Les participants ont été suivis pendant au moins un an (soit 5,4 millions de personnes années de suivi). La moitié fait état d'une consommation d'alcool supérieure à 100 g par semaine, 8,4 % ingère plus de 350 g. Quelque 4 0 317 décès toutes causes confondues ont été déplorés, et 39 018 problèmes cardiovasculaires.

Les chercheurs montrent une association claire entre la consommation d'alcool et la mortalité prématurée. À partir de 100 g d'alcool par semaine, le risque de mourir d'AVC, de maladie coronaire (à l'exception de l'infarctus du myocarde, pour lequel le débat continue), d'arrêt cardiaque, de cardiopathie hypertensive, et d'anévrisme aortique augmente avec la consommation. Ce qui peut s'expliquer par les effets de l'alcool sur l'élévation de la pression sanguine et sur des facteurs liés aux taux élevés de lipoprotéines de haute densité cholestérol (HDL-C).

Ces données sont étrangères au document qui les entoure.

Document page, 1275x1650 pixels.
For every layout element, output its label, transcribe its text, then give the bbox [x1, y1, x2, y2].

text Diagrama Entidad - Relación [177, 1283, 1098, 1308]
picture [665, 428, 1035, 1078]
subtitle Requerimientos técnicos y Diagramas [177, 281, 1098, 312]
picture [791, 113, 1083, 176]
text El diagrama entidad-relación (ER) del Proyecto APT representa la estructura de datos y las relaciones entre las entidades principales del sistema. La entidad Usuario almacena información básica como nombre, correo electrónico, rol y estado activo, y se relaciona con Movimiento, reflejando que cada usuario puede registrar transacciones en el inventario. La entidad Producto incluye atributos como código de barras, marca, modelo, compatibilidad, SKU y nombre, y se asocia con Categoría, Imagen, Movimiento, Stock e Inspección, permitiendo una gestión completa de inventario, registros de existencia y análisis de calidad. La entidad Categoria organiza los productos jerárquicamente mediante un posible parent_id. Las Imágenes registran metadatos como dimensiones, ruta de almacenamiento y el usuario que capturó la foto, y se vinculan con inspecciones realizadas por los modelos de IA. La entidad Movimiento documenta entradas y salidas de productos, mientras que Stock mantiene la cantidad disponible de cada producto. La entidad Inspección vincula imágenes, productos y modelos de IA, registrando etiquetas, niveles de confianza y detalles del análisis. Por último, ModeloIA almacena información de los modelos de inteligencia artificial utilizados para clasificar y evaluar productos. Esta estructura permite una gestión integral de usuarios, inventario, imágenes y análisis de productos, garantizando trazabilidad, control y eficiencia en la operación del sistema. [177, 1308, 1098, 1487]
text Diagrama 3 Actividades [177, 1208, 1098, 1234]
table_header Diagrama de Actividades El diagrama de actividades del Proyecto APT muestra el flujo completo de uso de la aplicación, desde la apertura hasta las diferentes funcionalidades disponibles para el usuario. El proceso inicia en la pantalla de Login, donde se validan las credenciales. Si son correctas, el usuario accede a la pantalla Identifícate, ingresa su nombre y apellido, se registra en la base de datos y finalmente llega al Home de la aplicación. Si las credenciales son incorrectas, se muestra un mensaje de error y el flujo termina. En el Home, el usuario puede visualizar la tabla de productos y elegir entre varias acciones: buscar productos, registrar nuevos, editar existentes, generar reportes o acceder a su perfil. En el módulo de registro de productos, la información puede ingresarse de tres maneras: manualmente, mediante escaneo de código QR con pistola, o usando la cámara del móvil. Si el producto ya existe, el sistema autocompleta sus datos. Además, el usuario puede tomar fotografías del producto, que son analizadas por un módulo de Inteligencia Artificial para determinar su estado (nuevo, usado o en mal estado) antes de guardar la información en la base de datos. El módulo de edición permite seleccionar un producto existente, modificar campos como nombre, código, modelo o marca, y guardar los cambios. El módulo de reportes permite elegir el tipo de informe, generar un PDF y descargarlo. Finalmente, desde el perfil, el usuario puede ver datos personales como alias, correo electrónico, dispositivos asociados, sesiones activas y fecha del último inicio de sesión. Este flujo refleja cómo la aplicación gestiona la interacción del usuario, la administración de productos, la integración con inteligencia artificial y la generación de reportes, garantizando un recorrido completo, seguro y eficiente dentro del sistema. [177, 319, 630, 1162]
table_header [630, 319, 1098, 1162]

« La consommation d'alcool est associée avec une légère baisse du risque d'infarctus du myocarde non mortel mais ce résultat doit être contrebalancé par l'augmentation des risques de développer des maladies cardiovasculaires, sérieuses et potentiellement mortelles », commente le Dr Wood.

Selon Wood et coll., à l'âge de 40 ans, on diminue son espérance de vie de six mois en consommant de 100 à 200 g d’alcool par semaine, d'un à deux ans avec 200 à 350 g, et de quatre à cinq ans avec plus de 350 g. À l'échelle de la population, il faudrait descendre sous le seuil de 100 g d'alcool par semaine pour voir l'espérance de vie augmenter jusqu'à 2 ans.

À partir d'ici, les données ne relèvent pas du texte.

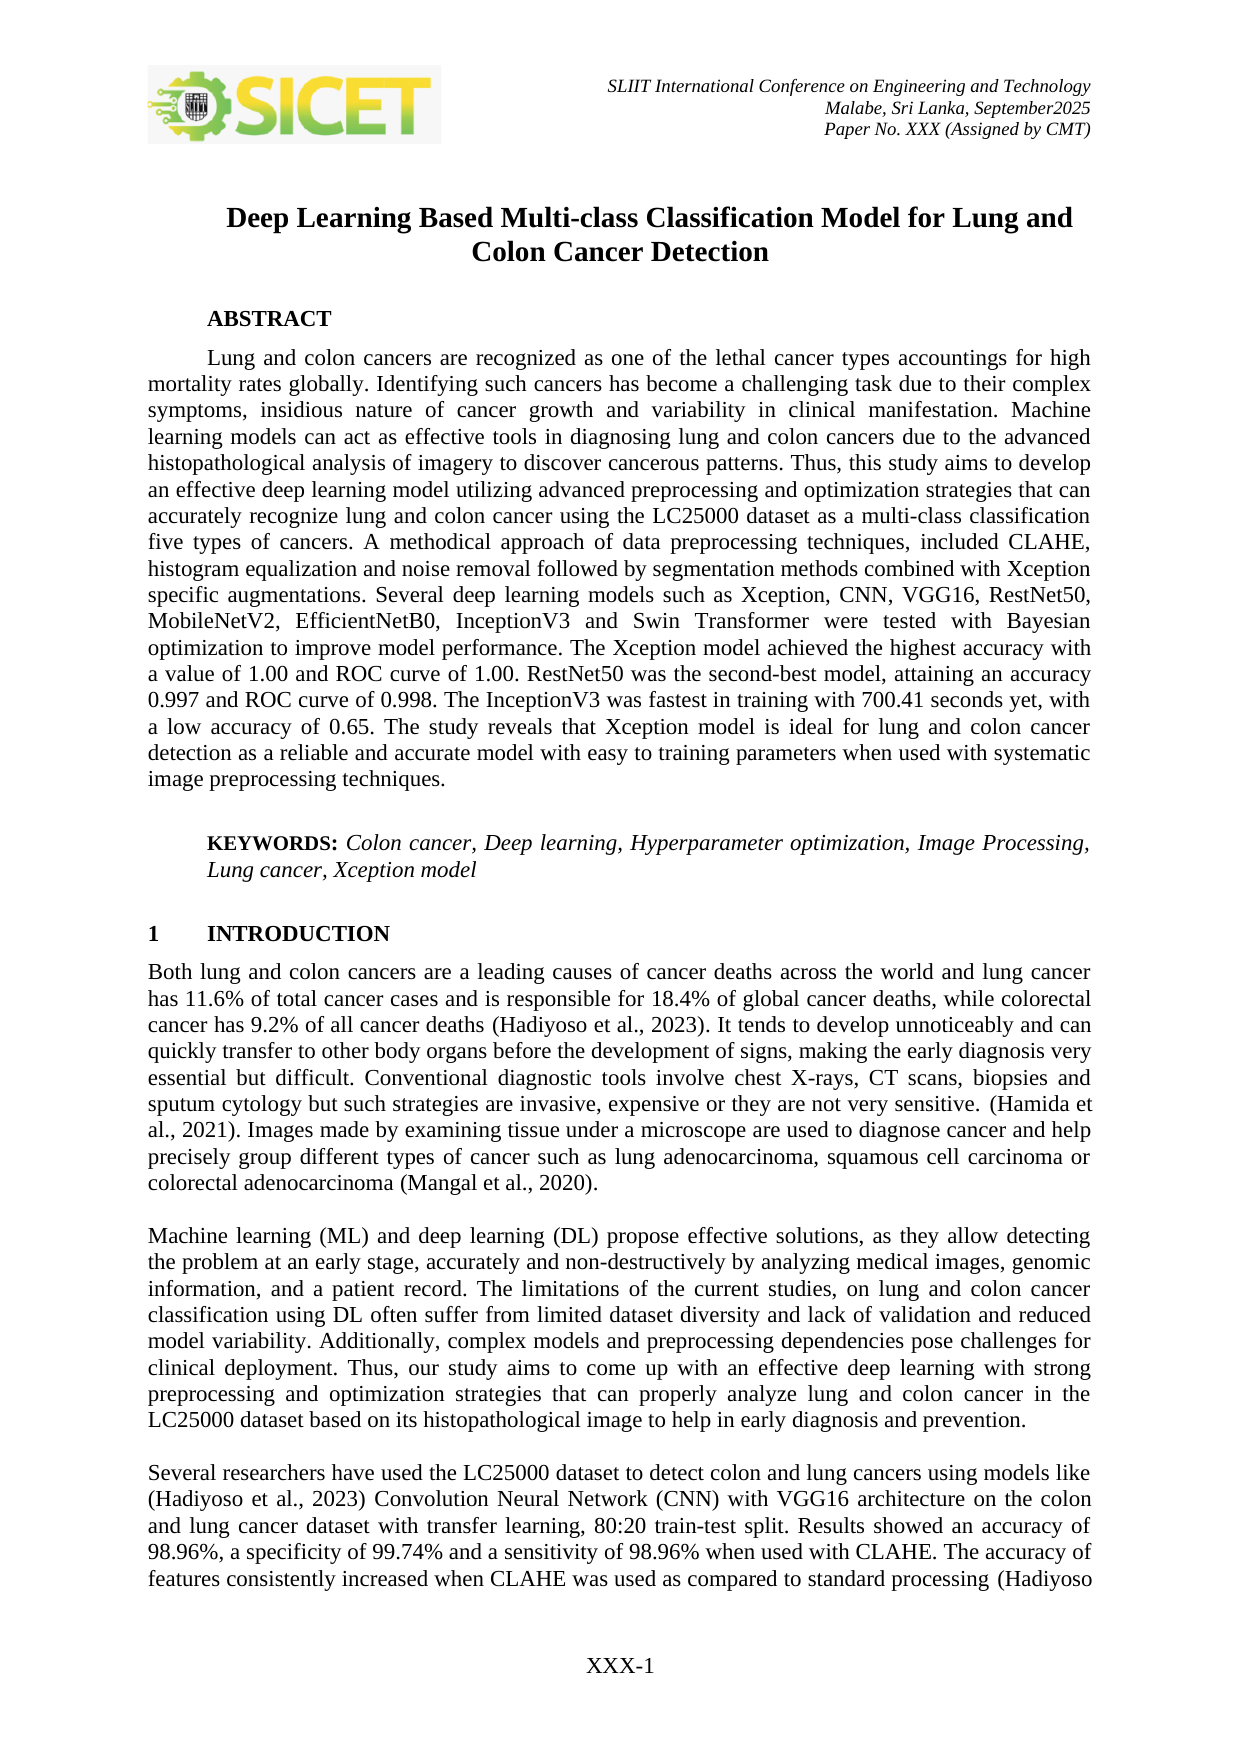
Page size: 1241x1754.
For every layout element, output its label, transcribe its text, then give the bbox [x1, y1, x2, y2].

subtitle Introduction [148, 919, 1092, 946]
subtitle Abstract [207, 305, 1092, 331]
text Both lung and colon cancers are a leading causes of cancer deaths across the world and lung cancer has 11.6% of total cancer cases and is responsible for 18.4% of global cancer deaths, while colorectal cancer has 9.2% of all cancer deaths (Hadiyoso et al., 2023). It tends to develop unnoticeably and can quickly transfer to other body organs before the development of signs, making the early diagnosis very essential but difficult. Conventional diagnostic tools involve chest X-rays, CT scans, biopsies and sputum cytology but such strategies are invasive, expensive or they are not very sensitive. (Hamida et al., 2021). Images made by examining tissue under a microscope are used to diagnose cancer and help precisely group different types of cancer such as lung adenocarcinoma, squamous cell carcinoma or colorectal adenocarcinoma (Mangal et al., 2020). [148, 958, 1092, 1196]
picture [147, 65, 442, 144]
subtitle Keywords: Colon cancer, Deep learning, Hyperparameter optimization, Image Processing, Lung cancer, Xception model [207, 829, 1092, 882]
title Deep Learning Based Multi-class Classification Model for Lung and Colon Cancer Detection [148, 200, 1092, 267]
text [148, 1459, 1092, 1591]
text Machine learning (ML) and deep learning (DL) propose effective solutions, as they allow detecting the problem at an early stage, accurately and non-destructively by analyzing medical images, genomic information, and a patient record. The limitations of the current studies, on lung and colon cancer classification using DL often suffer from limited dataset diversity and lack of validation and reduced model variability. Additionally, complex models and preprocessing dependencies pose challenges for clinical deployment. Thus, our study aims to come up with an effective deep learning with strong preprocessing and optimization strategies that can properly analyze lung and colon cancer in the LC25000 dataset based on its histopathological image to help in early diagnosis and prevention. [148, 1222, 1092, 1433]
text Lung and colon cancers are recognized as one of the lethal cancer types accountings for high mortality rates globally. Identifying such cancers has become a challenging task due to their complex symptoms, insidious nature of cancer growth and variability in clinical manifestation. Machine learning models can act as effective tools in diagnosing lung and colon cancers due to the advanced histopathological analysis of imagery to discover cancerous patterns. Thus, this study aims to develop an effective deep learning model utilizing advanced preprocessing and optimization strategies that can accurately recognize lung and colon cancer using the LC25000 dataset as a multi-class classification five types of cancers. A methodical approach of data preprocessing techniques, included CLAHE, histogram equalization and noise removal followed by segmentation methods combined with Xception specific augmentations. Several deep learning models such as Xception, CNN, VGG16, RestNet50, MobileNetV2, EfficientNetB0, InceptionV3 and Swin Transformer were tested with Bayesian optimization to improve model performance. The Xception model achieved the highest accuracy with a value of 1.00 and ROC curve of 1.00. RestNet50 was the second-best model, attaining an accuracy 0.997 and ROC curve of 0.998. The InceptionV3 was fastest in training with 700.41 seconds yet, with a low accuracy of 0.65. The study reveals that Xception model is ideal for lung and colon cancer detection as a reliable and accurate model with easy to training parameters when used with systematic image preprocessing techniques. [148, 344, 1092, 792]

« Si vous buvez déjà de l'alcool, en boire moins peut vous aider à vivre plus longtemps et à diminuer vos risques cardiovasculaires », résume le Dr Wood.

Italie, Portugal, Espagne, États-Unis mauvais élèves, la France dans les clous

Les auteurs estiment que l'Italie, le Portugal et l'Espagne devraient réduire de moitié les seuils fixés dans leurs recommandations et appellent les États-Unis (où la limite pour les hommes est fixée à 196 g/semaine !), le Canada ou la Suède à faire des efforts. On peut aussi citer la Belgique (21 verres par semaine pour les hommes, 14 pour les femmes) ou la Suisse (10 à 15 verres par semaine pour les hommes). Les recommandations britanniques sont en revanche en phase avec l'étude.

Quant à la France, Santé publique France a diffusé en mai 2017 une recommandation d'experts indépendants, préconisant 10 verres par semaine maximum. L'étude du « Lancet » intervient quelques semaines après une polémique suscitée par les visions divergentes d'Emmanuel Macron et Agnès Buzyn sur l'alcool.

Des signes d'apaisement pointent : les professions viticoles ont été reçues ce 13 avril par la ministre de la Santé et son homologue à l'Agriculture, Stéphane Travert, pour travailler sur des mesures de prévention, dans le cadre du plan interministériel « Priorité Prévention », tandis que la Fédération française d'addictologie (FFA) a été reçue le 10 avril par Stéphane Travert. « Cet entretien a été courtois et a permis un échange sans a priori sur les demandes des acteurs de santé, et en priorité une concertation reposant le respect des compétences des acteurs de santé d’un côté, de la filière économique de l’autre », fait savoir la FFA.